I don’t know if she had to kill for it, but when in 1978, it was adapted for a seven part television series, it was Geraldine McEwan, perhaps best known now for her stint as Agatha Christie’s Miss Marple, who snagged the part. And if the Scottish TV series has its problems, the one thing it does have is a consummate actress who turns in a performance as truly excellent in its way as those of her esteemed predecessors. When McEwan turns on her mischievous smiling eyes, she is irresistible. Her portrayal of a charismatic self assured aesthete captivating her classroom of junior girls is spot on. She is a joy to watch, and certainly the best thing in the series.
This adaptation as a whole though, now available in a three DVD set from Acorn, is another story altogether. First of all, although it deals with an unorthodox teacher in a Scottish girl’s school, her effects on her students, and their awakening awareness of sexuality, it pays only limited attention to many of the major plot elements of the Spark’s novel. Miss Brodie’s relations with the school’s male art and music teachers are completely watered down. The music teacher is played as an older man who is little more than a friendly fellow enthusiast. Her affair with the art teacher is limited to some flirtation and a kiss. All the sexual tensions of the earlier versions are unfortunately absent.
Among Miss Brodie’s flaws is her attachment to Italian Fascism and her support for Mussolini. The TV version makes her opinions clear and adds a confrontation with the father of one of her girls, an Italian seeking asylum in Great Britain, but there is no resolution. One day the Fascist poster and the photo of El Duce she has hung in the back of her class disappear from the wall and the subject is never broached again. Indeed, most all of the woman’s passionate pig headed devotion to Fascism and its effects on her girls that are so central to the other versions, are omitted. It is as though this Jean Brodie may have a minor flaw in her politics, buy she isn’t necessarily a bad influence on her students. In fact, by the end, her effect on several of her favorites is a positive one. The other large problem with the series is its ending — the seventh and last episode has no feeling of finality. Even if you are not acquainted with the book and know there is more to come, you are left unsatisfied.

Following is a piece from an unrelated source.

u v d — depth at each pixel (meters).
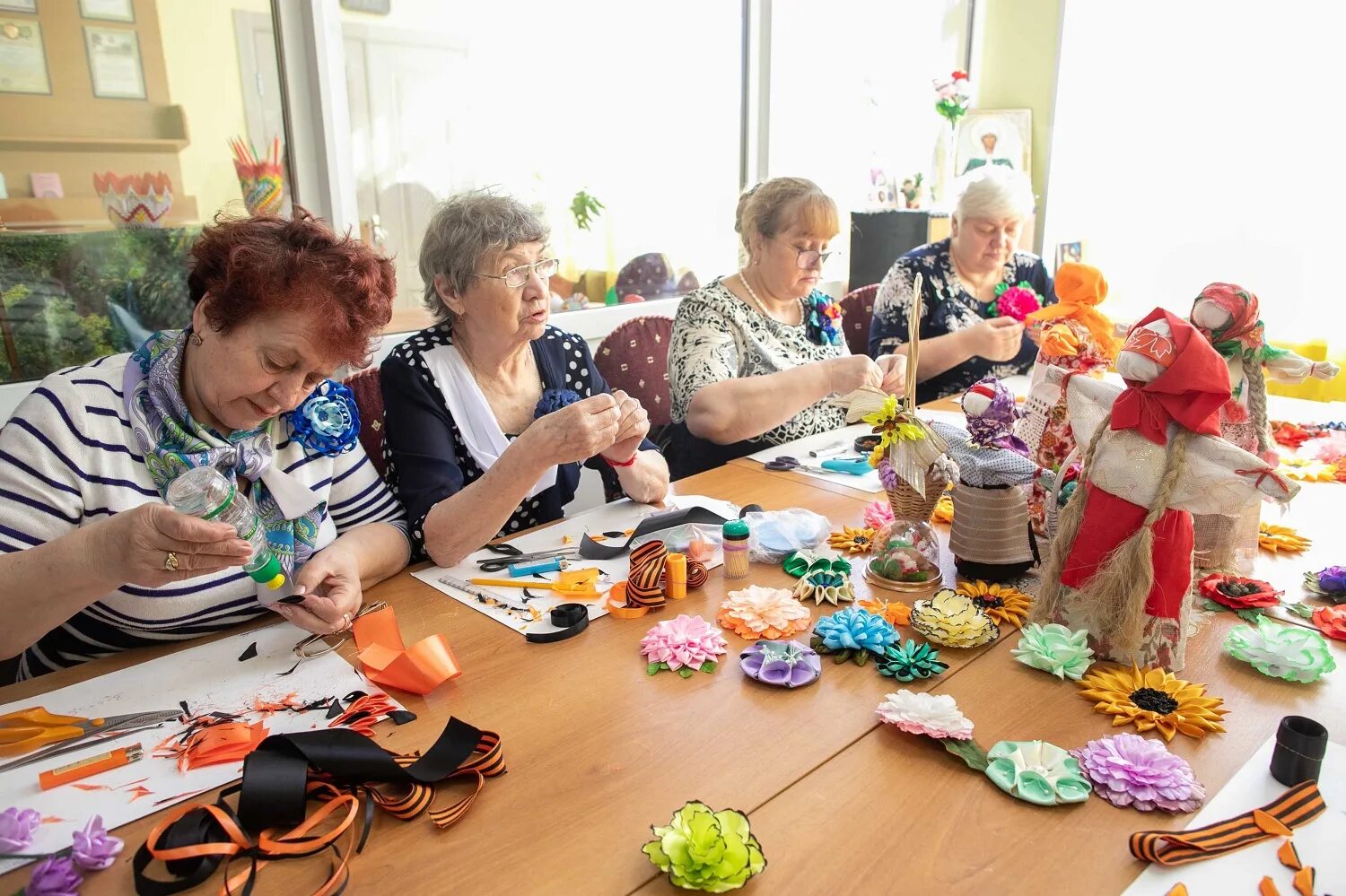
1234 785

What the series does well is present pre-teen innocence as Miss Brodie’s young pupils begin to become aware of sexuality. From their conversations on the nature of virginity to their ignorance about menstruation, the film depicts an age of romantic innocence perhaps long gone. Moreover, the young actresses do a fine job in conveying that naiveté.
The only bonus material in the Acorn set is a two minute section on the series from a newscast that features some commentary from Dame Muriel about the real life model for Miss Brodie and the school in which she taught.